Pourtant malgré le choix du sujet, certains diront qu’on ne peux dissocier l’homme de l’artiste, ni l’artiste de l’homme. Il est dangereux toutefois de jouer les juges quand on n’a aucune information formelle sur une affaire. A l’heure des réseaux sociaux, chacun s’auto-proclame expert de tout et de rien! Pourtant nous ne devons jamais juger un homme sans avoir la preuve intime et véridique de sa culpabilité. Ce film fait donc débat d’un côté on peut imaginer les différentes affaires sorties du silence suite au mouvement MeToo, mais d’un autre côté ce film permet de rappeler qu’il arrive que nous jugions quelqu’un simplement parce qu’il répond à des critères qui ne nous plaisent pas. Ce film peut faire l’analogie entre les accusations de viols qui ont découlé du mouvement me too et à l’affaire Dreyfus:
ce n’est plus une affaire d’état où nous avons l’armée contre un soldat juif, mais une guerre des genres.

Il devient alors très difficile de pouvoir parler de ce film sans éveiller une certaine crainte de la part des sceptiques. En effet même, si Polanski est un maître du cinéma, beaucoup diront qu’on ne doit plus regarder ses oeuvre.
Pourtant ils existent beaucoup d’artistes comme Ferdinand Céline qui ont écrit les plus beaux livres d’un mouvement artistique, d’un mouvement mort et enterré. Ils existent beaucoup d’artistes qui ont été souvent à la frontière de l’impensable et de l’intolérable.
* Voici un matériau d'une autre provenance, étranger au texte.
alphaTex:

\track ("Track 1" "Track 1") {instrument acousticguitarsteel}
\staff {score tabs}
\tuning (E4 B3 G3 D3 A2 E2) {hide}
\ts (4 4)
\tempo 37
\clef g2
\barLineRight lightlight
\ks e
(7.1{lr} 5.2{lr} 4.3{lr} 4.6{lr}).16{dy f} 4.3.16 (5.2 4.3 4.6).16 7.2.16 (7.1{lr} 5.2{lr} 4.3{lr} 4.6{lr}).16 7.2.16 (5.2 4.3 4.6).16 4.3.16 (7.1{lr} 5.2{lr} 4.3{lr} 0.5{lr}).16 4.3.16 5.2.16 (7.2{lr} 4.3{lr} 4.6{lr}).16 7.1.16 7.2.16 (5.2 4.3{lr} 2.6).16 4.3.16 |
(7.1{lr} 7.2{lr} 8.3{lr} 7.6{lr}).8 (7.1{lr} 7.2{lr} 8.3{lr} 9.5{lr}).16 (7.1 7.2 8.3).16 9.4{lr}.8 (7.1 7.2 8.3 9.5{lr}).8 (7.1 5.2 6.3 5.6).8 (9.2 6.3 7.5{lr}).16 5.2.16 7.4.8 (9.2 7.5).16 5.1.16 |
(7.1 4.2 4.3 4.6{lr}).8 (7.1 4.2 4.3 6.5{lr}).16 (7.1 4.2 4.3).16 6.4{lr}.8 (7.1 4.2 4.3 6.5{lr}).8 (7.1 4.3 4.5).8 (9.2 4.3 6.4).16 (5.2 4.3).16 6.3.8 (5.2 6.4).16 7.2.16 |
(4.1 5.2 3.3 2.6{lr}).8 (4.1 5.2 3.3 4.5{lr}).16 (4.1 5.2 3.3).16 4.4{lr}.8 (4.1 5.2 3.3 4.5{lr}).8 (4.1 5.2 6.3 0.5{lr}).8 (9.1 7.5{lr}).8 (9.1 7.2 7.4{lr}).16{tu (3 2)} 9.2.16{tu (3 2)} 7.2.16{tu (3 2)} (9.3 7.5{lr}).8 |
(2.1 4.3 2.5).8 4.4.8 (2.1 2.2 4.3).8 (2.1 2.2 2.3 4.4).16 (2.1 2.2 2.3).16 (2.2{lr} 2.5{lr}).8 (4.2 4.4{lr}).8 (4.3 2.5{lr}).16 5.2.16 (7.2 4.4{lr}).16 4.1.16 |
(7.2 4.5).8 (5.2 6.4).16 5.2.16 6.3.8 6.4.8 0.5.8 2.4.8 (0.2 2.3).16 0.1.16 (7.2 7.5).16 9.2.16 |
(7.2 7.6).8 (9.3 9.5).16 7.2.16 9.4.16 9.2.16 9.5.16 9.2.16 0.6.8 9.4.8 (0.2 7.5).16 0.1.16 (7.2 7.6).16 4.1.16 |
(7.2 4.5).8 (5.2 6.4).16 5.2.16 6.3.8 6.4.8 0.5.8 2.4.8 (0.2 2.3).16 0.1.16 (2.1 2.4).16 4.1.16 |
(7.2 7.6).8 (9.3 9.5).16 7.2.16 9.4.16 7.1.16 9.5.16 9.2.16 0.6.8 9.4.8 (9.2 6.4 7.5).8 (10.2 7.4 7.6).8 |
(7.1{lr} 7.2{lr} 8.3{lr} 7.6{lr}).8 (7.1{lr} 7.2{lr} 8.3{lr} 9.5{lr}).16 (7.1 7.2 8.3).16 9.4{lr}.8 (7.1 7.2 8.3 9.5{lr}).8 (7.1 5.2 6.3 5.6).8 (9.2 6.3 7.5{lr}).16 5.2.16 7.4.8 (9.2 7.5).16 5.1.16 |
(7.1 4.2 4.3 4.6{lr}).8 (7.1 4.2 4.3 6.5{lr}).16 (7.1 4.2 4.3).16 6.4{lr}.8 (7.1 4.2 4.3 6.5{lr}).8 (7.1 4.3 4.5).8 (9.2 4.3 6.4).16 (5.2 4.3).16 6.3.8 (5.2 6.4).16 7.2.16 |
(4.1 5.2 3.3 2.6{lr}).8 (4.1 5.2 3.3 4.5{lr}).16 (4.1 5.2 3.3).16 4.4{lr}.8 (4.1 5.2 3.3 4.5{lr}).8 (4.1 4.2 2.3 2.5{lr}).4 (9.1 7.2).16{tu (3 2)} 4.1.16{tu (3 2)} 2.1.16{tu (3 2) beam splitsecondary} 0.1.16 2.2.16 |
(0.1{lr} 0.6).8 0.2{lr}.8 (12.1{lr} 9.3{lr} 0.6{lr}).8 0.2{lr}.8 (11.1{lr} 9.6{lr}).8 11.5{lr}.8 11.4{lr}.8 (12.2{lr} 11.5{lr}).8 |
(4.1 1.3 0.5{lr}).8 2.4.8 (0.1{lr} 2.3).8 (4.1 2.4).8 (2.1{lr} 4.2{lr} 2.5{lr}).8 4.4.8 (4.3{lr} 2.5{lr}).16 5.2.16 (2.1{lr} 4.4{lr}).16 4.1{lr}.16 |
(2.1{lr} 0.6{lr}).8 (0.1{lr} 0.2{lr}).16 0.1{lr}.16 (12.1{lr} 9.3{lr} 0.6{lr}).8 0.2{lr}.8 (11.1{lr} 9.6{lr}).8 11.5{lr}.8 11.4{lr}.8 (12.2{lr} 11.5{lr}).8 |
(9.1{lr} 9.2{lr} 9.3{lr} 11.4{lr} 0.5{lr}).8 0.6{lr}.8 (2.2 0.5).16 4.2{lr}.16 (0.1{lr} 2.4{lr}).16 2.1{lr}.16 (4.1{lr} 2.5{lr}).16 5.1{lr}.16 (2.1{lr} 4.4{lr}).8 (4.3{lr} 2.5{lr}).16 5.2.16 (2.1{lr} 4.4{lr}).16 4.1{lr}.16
Si on regarde le film pour son contenu et son récit on se rend compte que Dreyfus est choisi comme coupable tout simplement parce qu’il est juif et que le contexte social menait vers une haine du juif et de l’étranger. Sans vouloir rentrer dans le syndrome de Pygmalion, nous devons jamais juger quelqu’un sans avoir tous les éléments en notre possession
C’est dans ces retranchements que l’on doit se poser la question suivante: Doit-on juger une œuvre en tant que telle ou en fonction de son auteur?